Министр внутренних дел Валуев, бывший в глазах Муравьева тайным сторонником Польши, врагом России, космополитом, приверженцем европейских идей, казался ему воплощением всего бюрократического Петербурга. Хотя и из Петербурга порою шли к Муравьеву иконы и депеши, но и тех и других было мало. Генерал-лейтенант Зеленой, его соглядатай и друг, тайно докладывал ему о петербургских делах, и Муравьев был отлично осведомлен о том, что делается во вражеском лагере.[29]
И в конце концов Петербург победил Муравьева. При первой же возможности диктатор был милостиво свергнут с престола и со всякими — почти похоронными — почестями превращен в простого генерала, в одного из тех апоплектических, жирных, никому не нужных стариков-генералов, каких много гуляло тогда по Невскому, по солнечной стороне.
Александр II почтил его высочайшим рескриптом, коим даровал ему графский титул, но твердо отстранил от всяких государственных дел.
Москва негодовала. Петербург ликовал. Вся петербургская антимуравьевская партия, Шуваловы, Толстые, Суворов, Долгоруков, Рейтерн, Валуев, Головнин торжествовали победу.
Муравьев удалился в свое имение под Лугой. Там, как и всякий живущий на даче отставной генерал, он каждое утро сидел в белом кителе у себя на балконе, курил любимую старую длинную трубку, кашлял, пил кофе, молчал.
По вечерам сидел в столовой, ел простоквашу, малину, кашлял, курил, молчал.

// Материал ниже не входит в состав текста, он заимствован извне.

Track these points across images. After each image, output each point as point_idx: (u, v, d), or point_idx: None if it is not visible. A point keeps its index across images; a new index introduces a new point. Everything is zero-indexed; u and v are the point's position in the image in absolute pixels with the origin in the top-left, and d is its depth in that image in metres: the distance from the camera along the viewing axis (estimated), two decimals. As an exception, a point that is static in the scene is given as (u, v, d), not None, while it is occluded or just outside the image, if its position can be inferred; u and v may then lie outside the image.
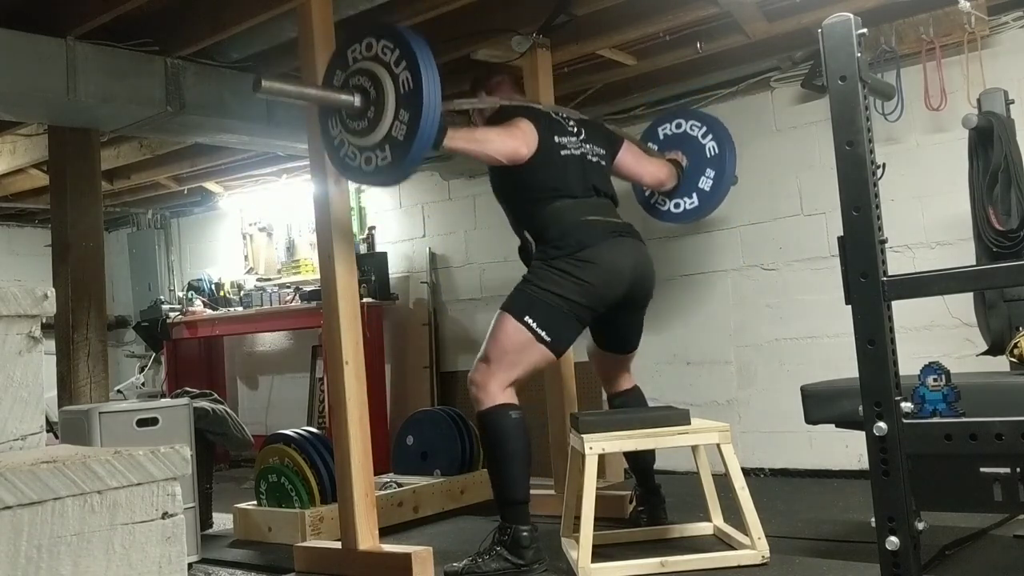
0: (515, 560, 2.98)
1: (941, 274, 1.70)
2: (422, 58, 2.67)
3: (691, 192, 3.90)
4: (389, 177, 2.86)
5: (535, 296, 3.13)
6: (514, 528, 3.01)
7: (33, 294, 1.43)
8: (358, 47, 2.83)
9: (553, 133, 3.30)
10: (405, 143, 2.70)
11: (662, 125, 4.06)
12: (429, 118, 2.66)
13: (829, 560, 2.90)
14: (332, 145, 2.95)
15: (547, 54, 4.03)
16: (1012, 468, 1.53)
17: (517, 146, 3.17)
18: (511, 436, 3.06)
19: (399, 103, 2.71)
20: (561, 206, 3.22)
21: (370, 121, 2.78)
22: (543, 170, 3.23)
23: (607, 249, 3.19)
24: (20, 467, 1.14)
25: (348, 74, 2.85)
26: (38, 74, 3.51)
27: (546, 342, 3.11)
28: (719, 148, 3.89)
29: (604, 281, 3.16)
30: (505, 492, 3.07)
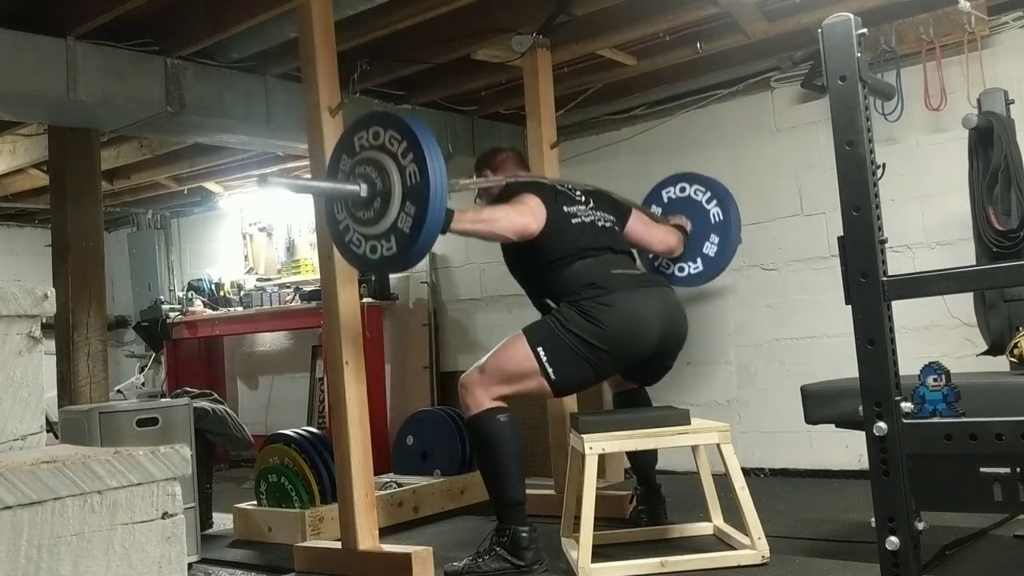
0: (515, 561, 2.98)
1: (941, 274, 1.70)
2: (429, 151, 2.65)
3: (695, 257, 3.83)
4: (393, 267, 2.86)
5: (555, 331, 3.07)
6: (513, 529, 3.01)
7: (33, 294, 1.43)
8: (365, 135, 2.80)
9: (561, 204, 3.26)
10: (411, 235, 2.67)
11: (666, 188, 3.98)
12: (435, 212, 2.65)
13: (829, 560, 2.90)
14: (337, 230, 2.90)
15: (547, 54, 4.03)
16: (1012, 468, 1.53)
17: (527, 222, 3.13)
18: (502, 439, 3.06)
19: (405, 195, 2.68)
20: (581, 265, 3.17)
21: (376, 211, 2.75)
22: (557, 239, 3.18)
23: (635, 299, 3.13)
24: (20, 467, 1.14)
25: (355, 162, 2.83)
26: (38, 74, 3.51)
27: (550, 379, 3.06)
28: (723, 214, 3.82)
29: (629, 331, 3.09)
30: (502, 495, 3.07)
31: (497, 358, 3.13)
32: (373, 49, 3.95)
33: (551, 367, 3.05)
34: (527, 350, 3.07)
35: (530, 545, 3.00)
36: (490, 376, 3.10)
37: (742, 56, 4.39)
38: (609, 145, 5.11)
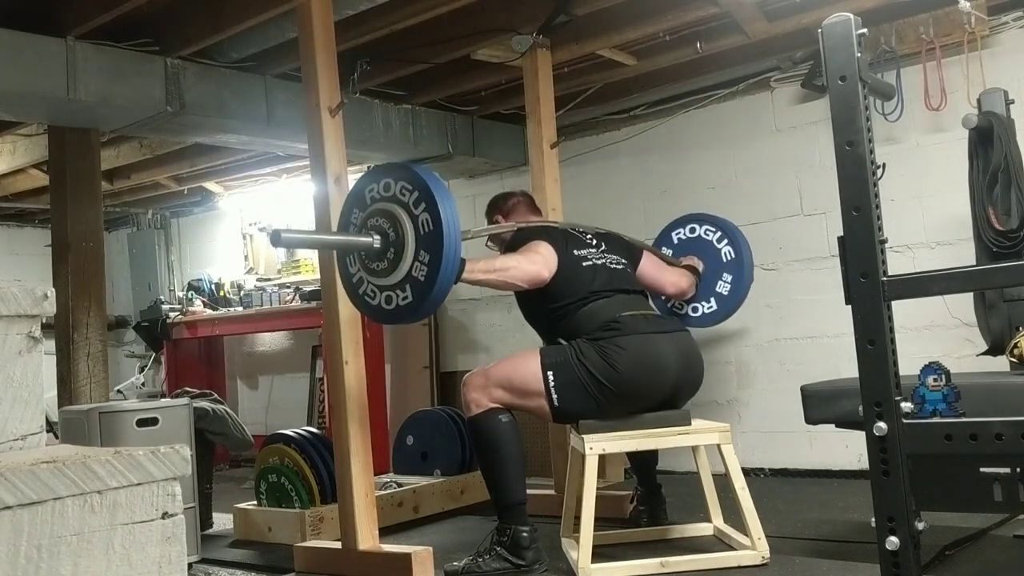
0: (515, 560, 2.98)
1: (941, 274, 1.69)
2: (441, 199, 2.66)
3: (708, 296, 3.80)
4: (410, 316, 2.83)
5: (569, 361, 3.05)
6: (514, 529, 3.01)
7: (33, 294, 1.43)
8: (376, 187, 2.81)
9: (572, 248, 3.25)
10: (426, 283, 2.67)
11: (676, 230, 3.95)
12: (451, 259, 2.65)
13: (829, 560, 2.90)
14: (351, 283, 2.90)
15: (547, 54, 4.03)
16: (1012, 468, 1.53)
17: (538, 270, 3.11)
18: (504, 440, 3.06)
19: (419, 244, 2.69)
20: (593, 307, 3.14)
21: (390, 262, 2.75)
22: (568, 284, 3.17)
23: (651, 344, 3.09)
24: (20, 467, 1.14)
25: (367, 215, 2.82)
26: (38, 74, 3.51)
27: (552, 403, 3.05)
28: (735, 252, 3.80)
29: (644, 378, 3.06)
30: (503, 495, 3.07)
31: (506, 367, 3.13)
32: (373, 49, 3.95)
33: (556, 393, 3.03)
34: (538, 369, 3.06)
35: (531, 545, 3.00)
36: (495, 382, 3.10)
37: (742, 56, 4.38)
38: (609, 145, 5.11)
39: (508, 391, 3.09)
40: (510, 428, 3.08)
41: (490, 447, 3.08)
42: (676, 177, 4.81)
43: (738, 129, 4.69)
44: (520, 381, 3.08)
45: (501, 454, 3.06)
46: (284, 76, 4.22)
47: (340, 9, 3.38)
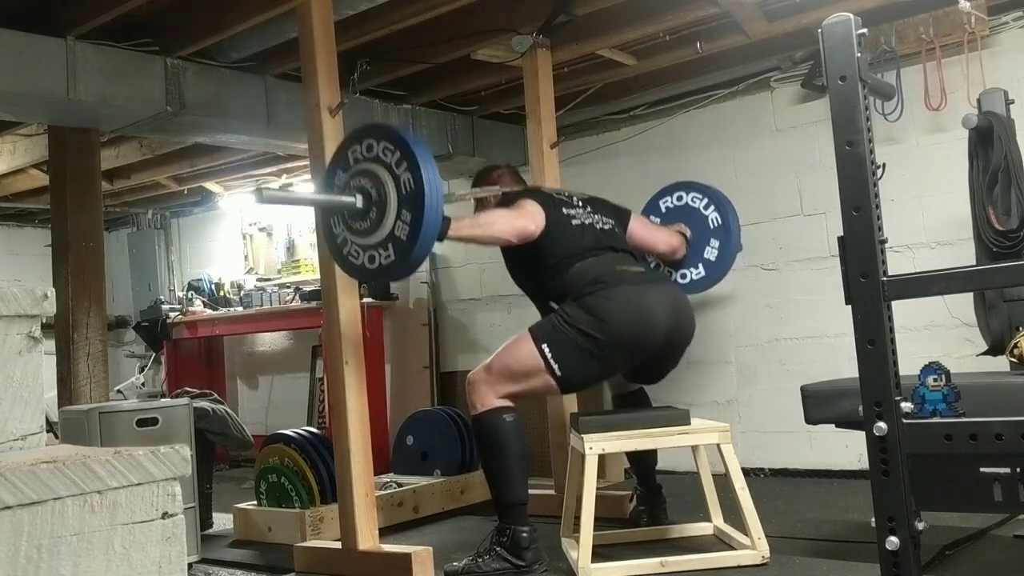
0: (515, 561, 2.98)
1: (941, 274, 1.69)
2: (422, 159, 2.69)
3: (697, 263, 3.84)
4: (392, 275, 2.88)
5: (560, 328, 3.06)
6: (513, 529, 3.01)
7: (33, 294, 1.43)
8: (359, 148, 2.84)
9: (560, 207, 3.26)
10: (409, 242, 2.70)
11: (663, 199, 3.99)
12: (432, 218, 2.68)
13: (829, 560, 2.90)
14: (335, 244, 2.93)
15: (547, 54, 4.03)
16: (1012, 468, 1.53)
17: (525, 224, 3.13)
18: (507, 439, 3.06)
19: (401, 203, 2.72)
20: (583, 265, 3.15)
21: (372, 221, 2.78)
22: (557, 242, 3.17)
23: (640, 293, 3.12)
24: (20, 467, 1.14)
25: (350, 175, 2.85)
26: (38, 74, 3.51)
27: (555, 376, 3.06)
28: (722, 218, 3.84)
29: (634, 325, 3.07)
30: (504, 495, 3.06)
31: (503, 356, 3.13)
32: (373, 49, 3.95)
33: (556, 363, 3.04)
34: (532, 348, 3.06)
35: (530, 545, 3.00)
36: (497, 375, 3.10)
37: (742, 56, 4.38)
38: (609, 145, 5.11)
39: (511, 380, 3.09)
40: (514, 428, 3.07)
41: (493, 446, 3.08)
42: (676, 177, 4.78)
43: (738, 129, 4.69)
44: (520, 366, 3.08)
45: (504, 453, 3.05)
46: (284, 76, 4.22)
47: (340, 9, 3.38)
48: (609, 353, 3.05)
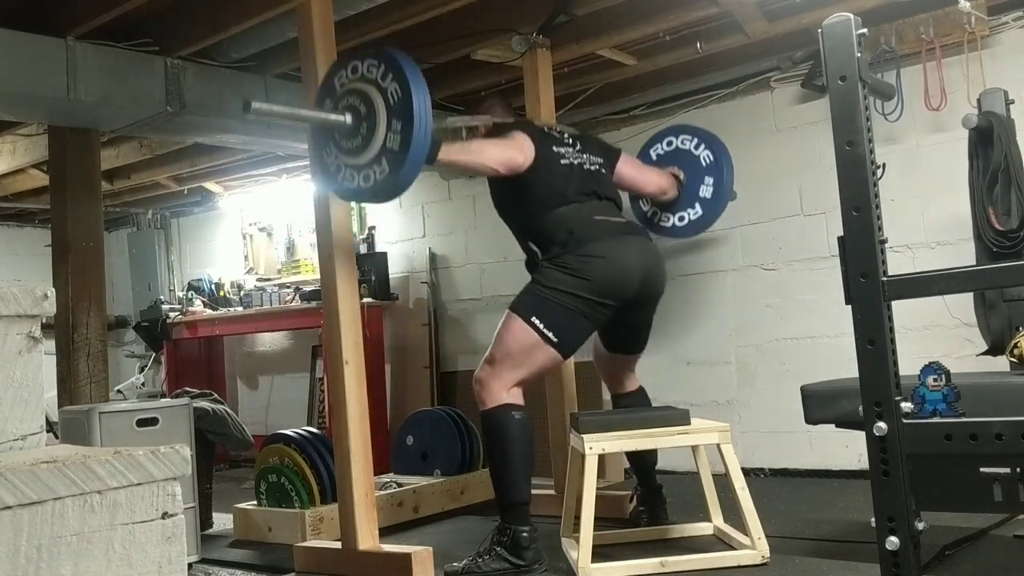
0: (515, 561, 2.98)
1: (941, 274, 1.69)
2: (407, 67, 2.71)
3: (693, 203, 3.87)
4: (388, 190, 2.85)
5: (543, 296, 3.10)
6: (514, 529, 3.00)
7: (33, 294, 1.43)
8: (344, 73, 2.88)
9: (550, 144, 3.29)
10: (401, 151, 2.71)
11: (653, 146, 4.01)
12: (422, 123, 2.68)
13: (829, 560, 2.89)
14: (329, 172, 2.95)
15: (547, 54, 4.03)
16: (1012, 468, 1.53)
17: (513, 155, 3.16)
18: (513, 437, 3.05)
19: (390, 113, 2.74)
20: (565, 211, 3.20)
21: (363, 138, 2.80)
22: (544, 179, 3.21)
23: (615, 246, 3.16)
24: (20, 467, 1.14)
25: (337, 99, 2.89)
26: (38, 74, 3.51)
27: (553, 343, 3.08)
28: (714, 155, 3.87)
29: (613, 277, 3.12)
30: (506, 493, 3.06)
31: (500, 345, 3.13)
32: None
33: (550, 331, 3.06)
34: (522, 324, 3.09)
35: (530, 545, 2.99)
36: (500, 365, 3.10)
37: (742, 56, 4.38)
38: (609, 145, 5.11)
39: (516, 365, 3.09)
40: (521, 426, 3.06)
41: (498, 442, 3.07)
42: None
43: (738, 129, 4.69)
44: (519, 347, 3.09)
45: (508, 451, 3.05)
46: (284, 76, 4.22)
47: (340, 9, 3.38)
48: (594, 306, 3.10)
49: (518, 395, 3.12)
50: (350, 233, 3.33)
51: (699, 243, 4.80)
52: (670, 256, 4.87)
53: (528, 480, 3.08)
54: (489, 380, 3.11)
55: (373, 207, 6.12)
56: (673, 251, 4.88)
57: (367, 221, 6.10)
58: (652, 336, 4.83)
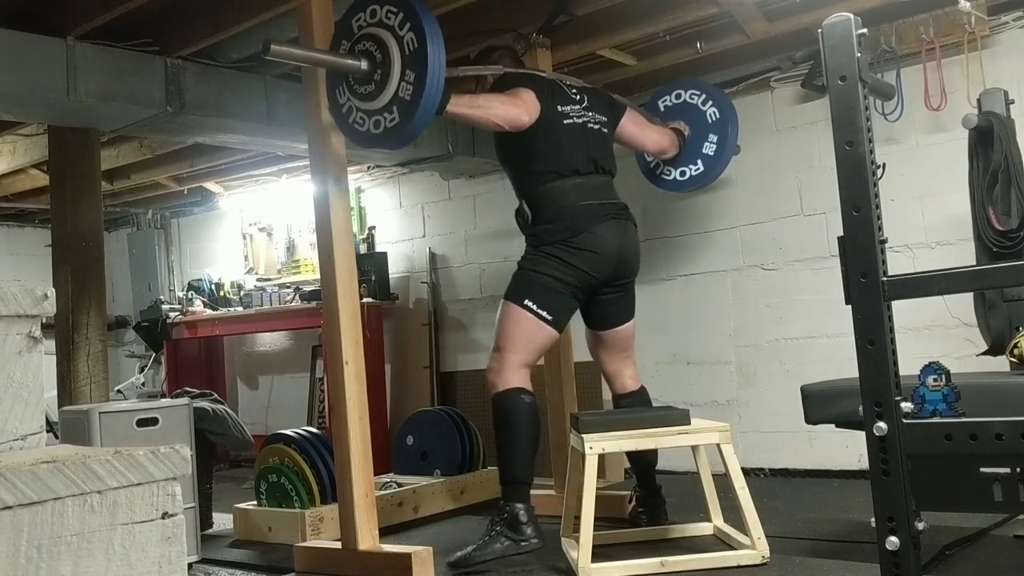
0: (514, 536, 3.06)
1: (941, 274, 1.69)
2: (426, 19, 2.75)
3: (696, 159, 3.96)
4: (397, 138, 2.92)
5: (532, 280, 3.26)
6: (512, 506, 3.09)
7: (33, 294, 1.43)
8: (362, 15, 2.92)
9: (556, 102, 3.36)
10: (412, 102, 2.76)
11: (662, 98, 4.10)
12: (435, 75, 2.73)
13: (829, 560, 2.90)
14: (340, 113, 3.01)
15: (547, 54, 4.03)
16: (1012, 468, 1.53)
17: (519, 113, 3.23)
18: (519, 417, 3.17)
19: (405, 63, 2.78)
20: (560, 187, 3.31)
21: (377, 84, 2.85)
22: (545, 141, 3.31)
23: (598, 233, 3.28)
24: (20, 467, 1.14)
25: (353, 42, 2.93)
26: (38, 74, 3.51)
27: (548, 321, 3.25)
28: (720, 113, 3.95)
29: (593, 263, 3.28)
30: (508, 471, 3.16)
31: (502, 330, 3.28)
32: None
33: (544, 311, 3.23)
34: (518, 309, 3.25)
35: (529, 521, 3.07)
36: (505, 350, 3.25)
37: (742, 56, 4.38)
38: (609, 145, 5.10)
39: (521, 349, 3.23)
40: (528, 409, 3.18)
41: (503, 422, 3.19)
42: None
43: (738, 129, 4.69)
44: (520, 331, 3.24)
45: (512, 431, 3.17)
46: (284, 76, 4.22)
47: (340, 9, 3.38)
48: (576, 288, 3.28)
49: (526, 378, 3.24)
50: (350, 233, 3.32)
51: (699, 243, 4.80)
52: (670, 255, 4.88)
53: (530, 461, 3.18)
54: (500, 366, 3.24)
55: (373, 207, 6.13)
56: (674, 250, 4.88)
57: (367, 221, 6.10)
58: (652, 336, 4.85)
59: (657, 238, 4.93)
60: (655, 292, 4.92)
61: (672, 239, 4.88)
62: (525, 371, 3.25)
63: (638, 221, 4.41)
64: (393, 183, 6.06)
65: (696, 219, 4.81)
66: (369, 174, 6.09)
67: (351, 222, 3.44)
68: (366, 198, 6.16)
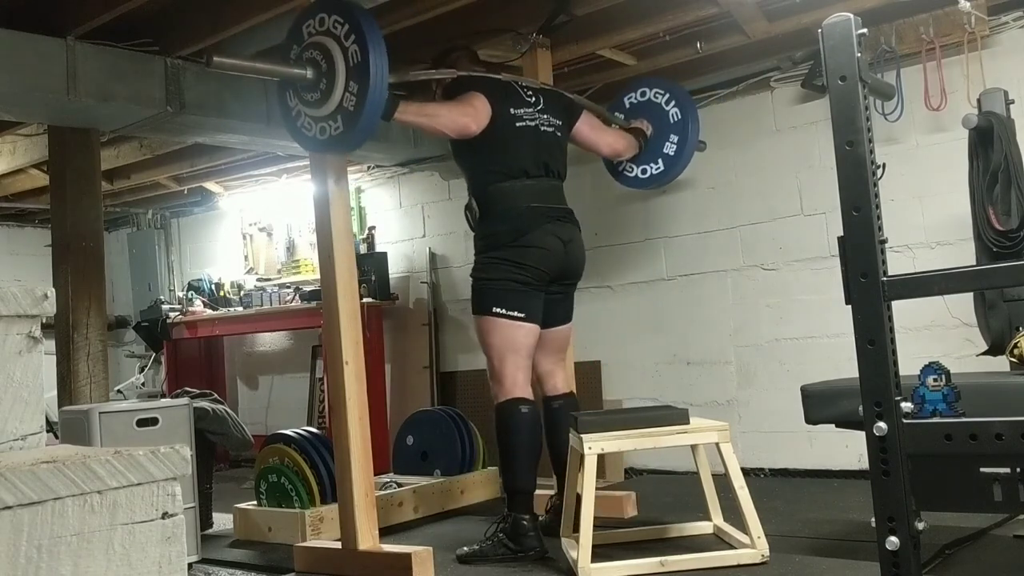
0: (511, 546, 3.13)
1: (941, 274, 1.69)
2: (369, 31, 2.80)
3: (656, 158, 4.04)
4: (342, 146, 3.00)
5: (489, 287, 3.31)
6: (514, 516, 3.16)
7: (33, 294, 1.43)
8: (312, 22, 2.95)
9: (508, 105, 3.39)
10: (355, 113, 2.82)
11: (628, 95, 4.16)
12: (377, 89, 2.79)
13: (829, 559, 2.89)
14: (289, 116, 3.05)
15: (547, 54, 4.03)
16: (1012, 468, 1.53)
17: (467, 123, 3.27)
18: (517, 429, 3.21)
19: (349, 75, 2.83)
20: (508, 188, 3.35)
21: (322, 92, 2.90)
22: (496, 143, 3.34)
23: (543, 234, 3.32)
24: (20, 467, 1.14)
25: (303, 48, 2.96)
26: (38, 74, 3.51)
27: (521, 318, 3.29)
28: (682, 113, 4.01)
29: (543, 259, 3.31)
30: (509, 481, 3.24)
31: (485, 345, 3.34)
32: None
33: (513, 311, 3.28)
34: (491, 319, 3.29)
35: (527, 532, 3.13)
36: (497, 361, 3.29)
37: (742, 56, 4.38)
38: (609, 145, 5.10)
39: (507, 355, 3.27)
40: (526, 418, 3.23)
41: (504, 433, 3.24)
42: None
43: (738, 129, 4.69)
44: (500, 339, 3.29)
45: (512, 442, 3.22)
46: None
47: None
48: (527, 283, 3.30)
49: (525, 387, 3.28)
50: (350, 233, 3.33)
51: (699, 243, 4.80)
52: (670, 255, 4.88)
53: (531, 470, 3.23)
54: (496, 380, 3.30)
55: (373, 207, 6.13)
56: (673, 251, 4.88)
57: (367, 221, 6.10)
58: (652, 336, 4.85)
59: (657, 238, 4.93)
60: (655, 292, 4.92)
61: (672, 239, 4.88)
62: (522, 376, 3.29)
63: (638, 221, 4.44)
64: (393, 183, 6.06)
65: (696, 219, 4.81)
66: (369, 174, 6.09)
67: (351, 222, 3.44)
68: (366, 198, 6.15)
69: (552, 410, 3.55)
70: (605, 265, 5.06)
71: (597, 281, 5.05)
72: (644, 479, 4.64)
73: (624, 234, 5.02)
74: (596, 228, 5.10)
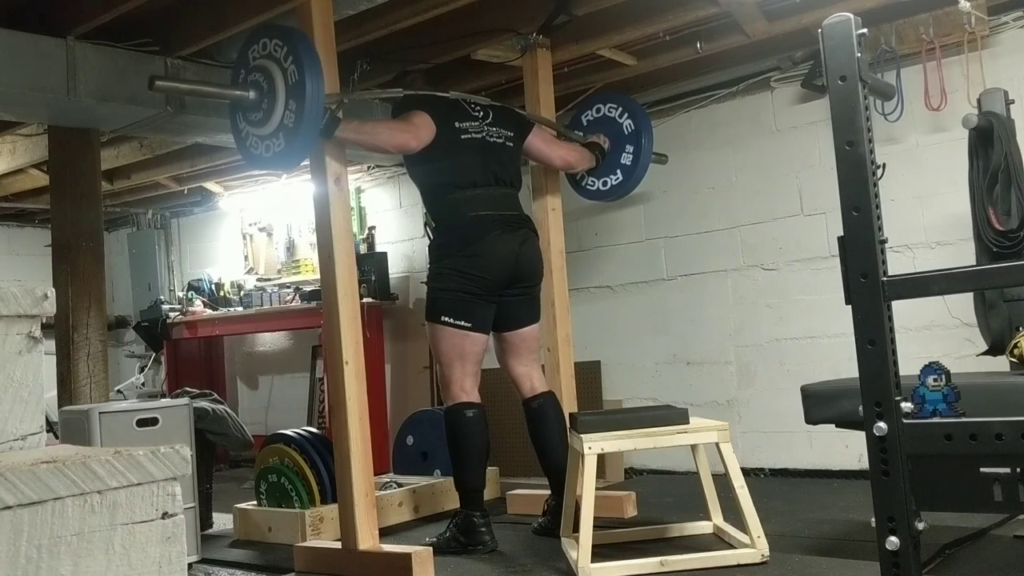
0: (461, 539, 3.31)
1: (941, 274, 1.69)
2: (305, 53, 2.95)
3: (615, 169, 4.12)
4: (285, 163, 3.15)
5: (439, 296, 3.40)
6: (466, 513, 3.35)
7: (33, 294, 1.43)
8: (256, 47, 3.10)
9: (453, 119, 3.43)
10: (295, 130, 2.96)
11: (584, 113, 4.24)
12: (313, 106, 2.92)
13: (829, 559, 2.90)
14: (240, 136, 3.20)
15: (547, 54, 4.03)
16: (1012, 468, 1.53)
17: (406, 140, 3.36)
18: (464, 432, 3.37)
19: (288, 94, 2.98)
20: (458, 199, 3.41)
21: (265, 112, 3.06)
22: (443, 156, 3.41)
23: (492, 241, 3.38)
24: (20, 467, 1.14)
25: (248, 71, 3.11)
26: (38, 74, 3.51)
27: (468, 327, 3.38)
28: (635, 125, 4.09)
29: (487, 267, 3.37)
30: (459, 480, 3.40)
31: (435, 352, 3.49)
32: (373, 49, 3.95)
33: (460, 320, 3.37)
34: (438, 327, 3.40)
35: (477, 528, 3.29)
36: (444, 367, 3.42)
37: (742, 56, 4.39)
38: (609, 145, 5.10)
39: (454, 363, 3.38)
40: (472, 422, 3.36)
41: (452, 438, 3.41)
42: (676, 177, 4.81)
43: (738, 129, 4.69)
44: (447, 347, 3.39)
45: (461, 445, 3.38)
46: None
47: (340, 9, 3.38)
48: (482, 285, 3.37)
49: (472, 391, 3.42)
50: (350, 233, 3.33)
51: (699, 243, 4.80)
52: (670, 255, 4.88)
53: (479, 470, 3.38)
54: (445, 384, 3.45)
55: (373, 207, 6.13)
56: (673, 251, 4.88)
57: (367, 221, 6.10)
58: (652, 336, 4.86)
59: (657, 238, 4.93)
60: (655, 292, 4.92)
61: (672, 239, 4.88)
62: (469, 382, 3.41)
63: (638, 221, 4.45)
64: (393, 183, 6.06)
65: (696, 219, 4.81)
66: (369, 174, 6.09)
67: (351, 222, 3.44)
68: (366, 198, 6.16)
69: (533, 410, 3.56)
70: (605, 265, 5.07)
71: (597, 281, 5.05)
72: (644, 479, 4.64)
73: (624, 234, 5.03)
74: (596, 228, 5.11)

Изредка принимал депутации, которых становилось все меньше. У него усилилось ожирение сердца, ожирение всего организма. Легко ли после такого могущества превратиться в простого дачника, которому только грибы собирать! Тоска по власти томила его. Все смотрели на него, как на бывшего человека, у которого все позади. Он и сам чувствовал, что его сдали в архив, сразу одряхлел и ослаб и, как все бывшие люди, принялся — по переезде в Петербург — диктовать свои воспоминания[30] В этих воспоминаниях сказалась его прозаическая, деловая, сухая натура: ни одного колоритного слова, ни одной живой характеристики. Казенный, департаментский стиль, без всяких интонаций и оттенков. Это не столько мемуары, сколько длинный канцелярский отчет. В этом отчете, между прочим, он пишет: «Я не только не получал никакой поддержки из Петербурга, но употребляемы были все меры к возможному противодействию мне».